Traverse City Record-Eagle

June 20, 2013

Peppers add pop to July 4 potato salad

BY ALISON LADMAN The Associated Press
Traverse City Record-Eagle

---- — One variety of pepper just isn’t enough to get this potato salad ready for your July Fourth celebration. So we upped it to three — black pepper, cayenne pepper and roasted red peppers — each adding their own distinct flavor. And don’t worry, the bite of black and cayenne peppers are tamed by the sweet roasted red peppers and the sour cream dressing.

Want to add fourth and fifth varieties? Mix in some diced mild Peppadew peppers (tangy, but not much heat) and banana peppers (sweet and crunchy). For a crunchy contrast, you even could add a sixth with a diced fresh green bell pepper.
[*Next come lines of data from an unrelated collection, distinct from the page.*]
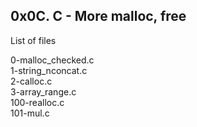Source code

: ## 0x0C. C - More malloc, free
List of files

0-malloc_checked.c  
1-string_nconcat.c  
2-calloc.c  
3-array_range.c  
100-realloc.c  
101-mul.c
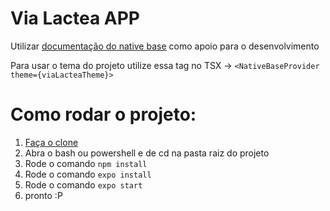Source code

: # Via Lactea APP

Utilizar [documentação do native base](https://docs.nativebase.io/) como apoio para o desenvolvimento

Para usar o tema do projeto utilize essa tag no TSX -> `<NativeBaseProvider theme={viaLacteaTheme}>`


# Como rodar o projeto:

1.   [Faça o clone](http://escoladeti.unicesumar.edu.br:8083/escoladeti2022time03/via-lactea-app)
2.  Abra o bash ou powershell e de cd na pasta raiz do projeto 
3.  Rode o comando `npm install`
4.  Rode o comando `expo install`
5.  Rode o comando `expo start`
6.  pronto :P


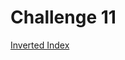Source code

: Challenge 11
============

[Inverted Index](https://www3.nd.edu/~pbui/teaching/cse.30331.fa16/challenge11.html)
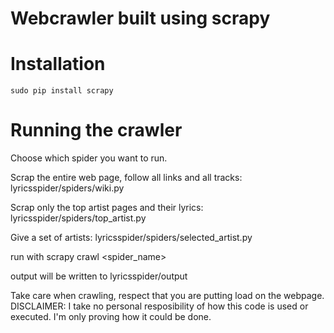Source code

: # Webcrawler built using scrapy


Installation
=======

`sudo pip install scrapy`


Running the crawler
=======

Choose which spider you want to run. 

Scrap the entire web page, follow all links and all tracks:
lyricsspider/spiders/wiki.py

Scrap only the top artist pages and their lyrics:
lyricsspider/spiders/top_artist.py

Give a set of artists:
lyricsspider/spiders/selected_artist.py



run with
scrapy crawl <spider_name>


output will be written to lyricsspider/output




Take care when crawling, respect that you are putting load on the webpage.
DISCLAIMER:
I take no personal resposibility of how this code is used or executed.
I'm only proving how it could be done.
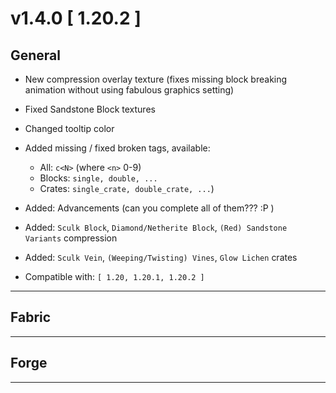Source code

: # v1.4.0 [ 1.20.2 ]

## General

- New compression overlay texture (fixes missing block breaking animation without using fabulous graphics setting)
- Fixed Sandstone Block textures
- Changed tooltip color
- Added missing / fixed broken tags, available:
  - All: `c<N>` (where `<n>` 0-9)
  - Blocks: `single, double, ...`
  - Crates: `single_crate, double_crate, ...`)
- Added: Advancements (can you complete all of them??? :P )
- Added: `Sculk Block`, `Diamond/Netherite Block`, `(Red) Sandstone Variants` compression
- Added: `Sculk Vein`, `(Weeping/Twisting) Vines`, `Glow Lichen` crates


- Compatible with: `[ 1.20, 1.20.1, 1.20.2 ]`

---

## Fabric

---

## Forge

---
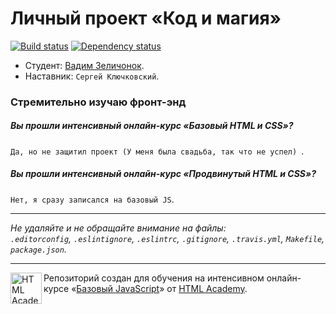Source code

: # Личный проект «Код и магия»

[![Build status][travis-image]][travis-url]
[![Dependency status][dependency-image]][dependency-url]

* Студент: [Вадим Зеличонок](https://htmlacademy.ru/profile/id115242).
* Наставник: `Сергей Ключковский`.

### Стремительно изучаю фронт-энд

##### Вы прошли интенсивный онлайн-курс «Базовый HTML и CSS»?
`Да, но не защитил проект (У меня была свадьба, так что не успел) `.

##### Вы прошли интенсивный онлайн-курс «Продвинутый HTML и CSS»?
`Нет, я сразу записался на базовый JS`.

---

_Не удаляйте и не обращайте внимание на файлы:_<br>
_`.editorconfig`, `.eslintignore`, `.eslintrc`, `.gitignore`, `.travis.yml`, `Makefile`, `package.json`._

---

<a href="https://htmlacademy.ru/js_intensive"><img align="left" width="50" height="50" title="HTML Academy" src="https://up.htmlacademy.ru/static/img/intensive/javascript/logo-for-github.svg"></a>

Репозиторий создан для обучения на интенсивном онлайн-курсе «[Базовый JavaScript](https://htmlacademy.ru/js_intensive)» от [HTML Academy](https://htmlacademy.ru).

[travis-image]: https://travis-ci.org/htmlacademy-javascript/115242-code-and-magick.svg?branch=master
[travis-url]: https://travis-ci.org/htmlacademy-javascript/115242-code-and-magick
[dependency-image]: https://david-dm.org/htmlacademy-javascript/115242-code-and-magick.svg?style=flat-square
[dependency-url]: https://david-dm.org/htmlacademy-javascript/115242-code-and-magick
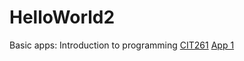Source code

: # HelloWorld2
Basic apps: Introduction to programming
[CIT261](atkinsann.github.io/CIT261)
<a href = "Thefirst_event.html">App 1</a>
Three-Pepper Barbecue Potato Salad

Start to finish: 1 hour (15 minutes active)

Servings: 8

2 lbs. red potatoes, cubed

1 T. cider vinegar

1/2 c. sour cream

1/2 c. barbecue sauce

1 t. chili powder

1/2 t. garlic powder

1/2 t. ground black pepper

1/4 t. cayenne pepper, or to taste

12-oz. jar roasted red peppers, drained, patted dry and chopped

4 scallions, chopped

1 c. shredded sharp cheddar cheese

Salt, to taste

Place the potatoes in a large pot and add enough water to cover them by 1 inch. Bring to a boil and cook until the potatoes are just tender, about 15 to 20 minutes. Drain the potatoes, then spread them on a rimmed baking sheet to cool. Sprinkle the cooling potatoes with the vinegar, then refrigerate for 30 minutes.

Meanwhile, in a large bowl combine the sour cream, barbecue sauce, chili powder, garlic powder, black pepper and cayenne pepper. Stir in the roasted red peppers, scallions and cheddar.

When the potatoes are cool, gently stir them into the sour cream mixture until well coated. Season with salt. Refrigerate until ready to serve.